In the future, if there’s another short squeeze, and all of the sudden the bears come out of the woodwork, it’s safe to assume that a lot of these bears are bots or paid bashers.
This doesn’t just apply to GME or AMC. If the accounts you’re examining posted bearish sentiment about any squeezed stock in the past, they might be bots. Especially if the comments are basic.
9. The comments come from a new account.
This can only be checked on certain message boards. Stocktwits will display the date a user joined the board. Yahoo Finance does not.
Comments by new users should be treated with extreme prejudice, both bullish and bearish.
Bots and paid bashers are constantly making new accounts for two reasons. One: The boards ban them for their manipulative behavior. Two: Over a long enough time period, it’s impossible to hide that they’re a paid manipulator.
It just gets too obvious.
If people see that someone is constantly saying good companies are bad, then they’re either an idiot, or being paid to trash talk these stocks. Either way, they can be safely ignored.
Wrapping up.
I don’t think Stocktwits is involved in stock manipulation. If they were, they would hide the date created on the user’s profile, and they would also give users the ability to delete comments.

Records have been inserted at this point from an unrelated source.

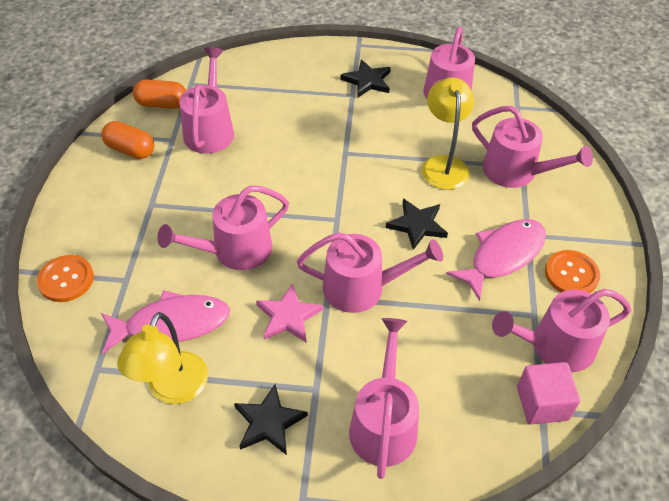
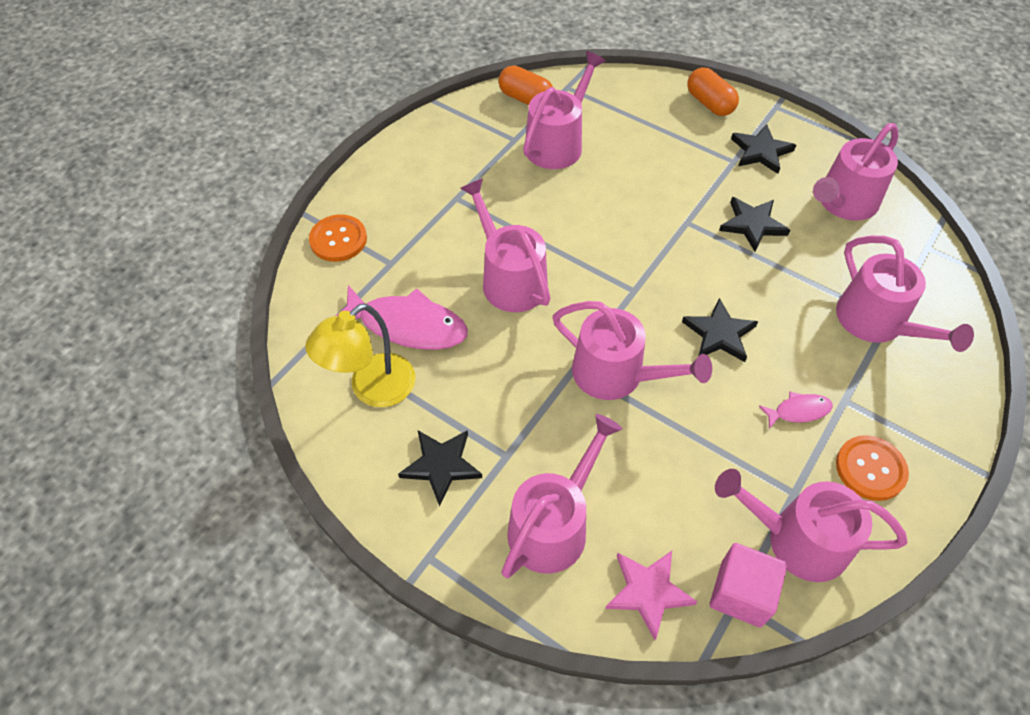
camera: 30 degrees right, 5 degrees up
(130, 150) = (468, 135): orange capsule -> orange capsule (709, 103)
(235, 250) = (510, 279): pink watering can -> pink watering can turned 60 degrees clockwise
(288, 316) = (523, 369): pink star -> pink star (648, 592)
(393, 136) = (752, 225): none -> black star
(443, 164) = (792, 279): yellow lamp -> none
(503, 256) = (798, 411): pink fish -> pink fish, size x0.49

Yahoo Finance on the other hand…doesn’t show a user’s account creation date, allows users to delete posts, and will auto-delete a comment that links GripRoom’s stock manipulation articles.
Yet, they allow comments like this to be posted.
Notice how it received 22 upvotes after only a minute. Extremely unnatural. Try posting a comment on any message board on Yahoo Finance. I guarantee you that even if it’s hottest stock out there, and your comment is amazing, it won’t get 22 upvotes in less than a minute, if ever.
Yahoo Finance, or more likely the administrators/programmers that run the finance message boards, are possibly involved in the manipulation of stocks. There are just too many coincidences. Too many obvious loopholes they refuse to close.
Yahoo Finance is either complicit, or lazy in this regard. Either way they should be dragged in front of regulators and forced to explain themselves.
Yahoo Finance should immediately:
1. Stop allowing users to change their username.
2. Stop allowing users to delete their comments.
3. Stop letting bots manipulate upvotes and downvotes.
It’s a crazy world out there. Don’t let Wall Street steal your gems.